Cómo sintetiza el cuerpo la vitamina D
La piel produce vitamina D cuando recibe radiación ultravioleta B del sol. Este proceso depende de factores como la latitud geográfica, la hora del día, la estación del año, el tipo de piel y la superficie corporal expuesta. En España, durante los meses de primavera y verano, una exposición de 10 a 15 minutos al sol del mediodía con brazos y piernas descubiertos es generalmente suficiente para producir la cantidad diaria necesaria.
Factores que dificultan la síntesis
Las personas con piel oscura necesitan más tiempo de exposición que aquellas con piel clara para producir la misma cantidad de vitamina D. La edad también influye ya que la capacidad de síntesis cutánea disminuye con los años. El uso de protección solar con factor alto bloquea parcialmente la radiación UVB, lo que plantea un dilema entre la prevención del cáncer de piel y la producción de esta vitamina. Los dermatólogos sugieren exponer brevemente la piel sin protección y aplicar después el fotoprotector.
Fuentes alimentarias complementarias
Aunque el sol es la principal fuente de vitamina D, ciertos alimentos contribuyen a mantener niveles adecuados. Los pescados grasos como el salmón, la caballa y las sardinas son las fuentes alimentarias más ricas.

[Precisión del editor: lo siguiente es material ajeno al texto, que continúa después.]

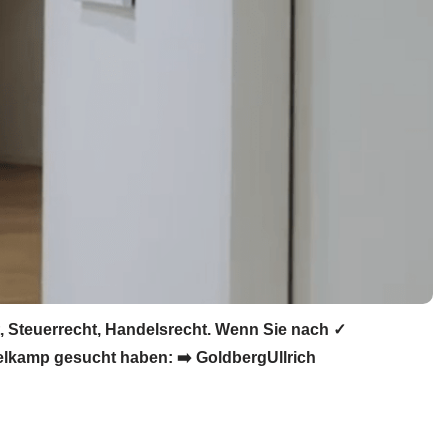
, Steuerrecht, Handelsrecht. Wenn Sie nach ✓
pelkamp gesucht haben: ➡️ GoldbergUllrich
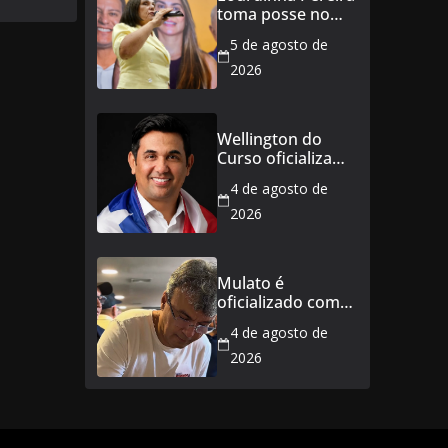
Maranhão
toma posse no
Senado e se torna
5 de agosto de
a primeira
senadora de
2026
Coroatá
Wellington do
Curso oficializa
candidatura a
4 de agosto de
deputado
estadual e
2026
reafirma
compromisso
com o povo do
Mulato é
Maranhão
oficializado como
candidato a
4 de agosto de
deputado federal
2026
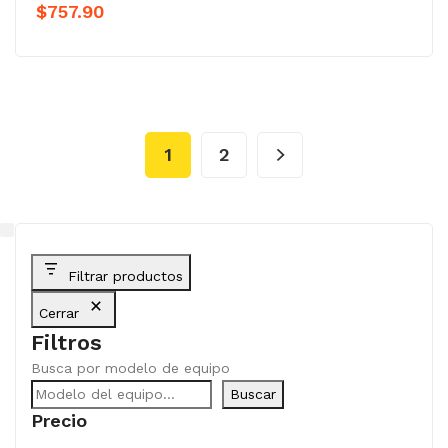
$
757.90
1
2
Filtrar productos
Cerrar
Filtros
Busca por modelo de equipo
Buscar
Precio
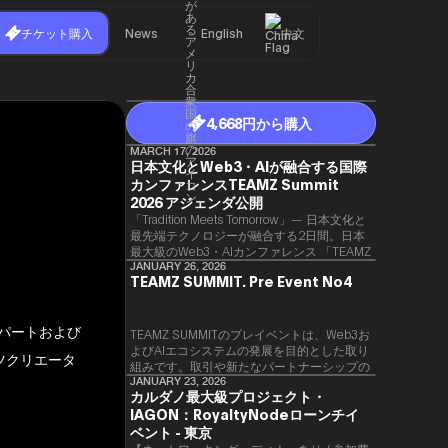
チケット購入
News
English
中文
4,668円から購入
MARCH 17, 2026
日本文化とWeb3・AIが融合する国際
カンファレンスTEAMZ Summit
2026 アジェンダ公開
「Tradition Meets Tomorrow」— 日本文化と
最先端テクノロジーが融合する2日間。日本
最大級のWeb3・AIカンファレンス 「TEAMZ
Summit 2026」 が、2026年4月7日・8日に
JANUARY 26, 2026
TEAMZ SUMMIT. Pre Event No4
東京・八芳園にて開催されます。今年のテー
マは 「Tradition Meets Tomorrow」。日本の
伝統文化と最先端のテクノロジーが融合す
スパートおよび
る、特別な2日間となります。このたび、公
TEAMZ SUMMITのプレイベントは、Web3お
式アジェンダが公開されました。（※登壇者
よびAIエコシステムの発展を目的とした取り
テンツクリエータ
のスケジュール等の都合により、開催までに
組みです。​取引や新たなパートナーシップの
内容が変更となる可能性があります。）
90％以上が対面で生まれることから、
JANUARY 23, 2026
カルダノ最大級プロジェクト・
TEAMZでは本イベント前に定員制の交流会
IAGON：RoyaltyNodeローンチイ
を開催し、リラックスした雰囲気の中で質の
高いネットワーキングを促進しています。
ベント - 東京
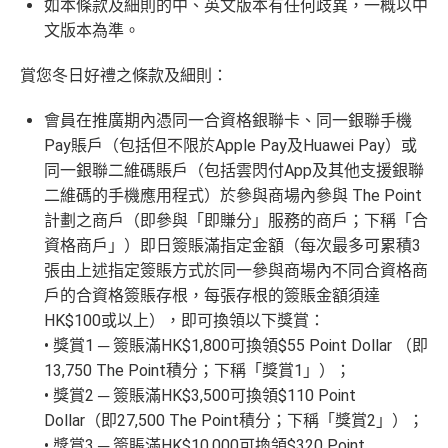
如本條款及細則的中、英文版本有任何歧異，一概以中
文版本為準。
賞您冬日好禮之條款及細則：
會員在推廣期內憑同一合資格銀聯卡、同一銀聯手機
Pay賬戶（包括但不限於Apple Pay及Huawei Pay）或
同一銀聯二維碼賬戶（包括雲閃付App及其他支援銀聯
二維碼的手機應用程式）於參與商場內參與 The Point
計劃之商戶（即參與「即賺分」服務的商戶；下稱「合
資格商戶」）即日簽賬滿指定金額（每次最多可累積3
張由上述指定簽賬方式於同一參與商場內不同合資格商
戶的合資格簽賬存根，每張存根的簽賬金額須達
HK$100或以上），即可換領以下獎賞：
• 獎賞1 ─ 簽賬滿HK$1,800可換領$55 Point Dollar （即
13,750 The Point積分；下稱「獎賞1」）；
• 獎賞2 ─ 簽賬滿HK$3,500可換領$110 Point
Dollar（即27,500 The Point積分；下稱「獎賞2」）；
• 獎賞3 ─ 簽賬滿HK$10,000可換領$320 Point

Los huevos, los lácteos enriquecidos y las setas expuestas a la luz ultravioleta también aportan cantidades significativas. Durante los meses de invierno, cuando la síntesis cutánea es limitada, estas fuentes alimentarias cobran especial importancia.
Suplementación: cuándo es necesaria
La suplementación con vitamina D está indicada cuando un análisis de sangre confirma niveles insuficientes, generalmente por debajo de 30 nanogramos por mililitro. Los grupos de mayor riesgo incluyen personas mayores institucionalizadas, trabajadores con horarios nocturnos, personas con obesidad y quienes padecen enfermedades que dificultan la absorción intestinal. La dosis de suplementación debe ser prescrita por un profesional sanitario ya que el exceso de vitamina D puede resultar tóxico.
Equilibrio entre sol y protección
La clave está en encontrar un punto medio que permita disfrutar de los beneficios del sol sin aumentar el riesgo de daño cutáneo. Aprovechar las primeras horas de la mañana o las últimas de la tarde para pasear al aire libre, practicar deporte o simplemente descansar en un espacio abierto permite acumular minutos de exposición moderada. Evitar las quemaduras solares es la premisa fundamental ya que son estas, y no la exposición moderada y controlada, las que se asocian con el mayor riesgo para la salud de la piel.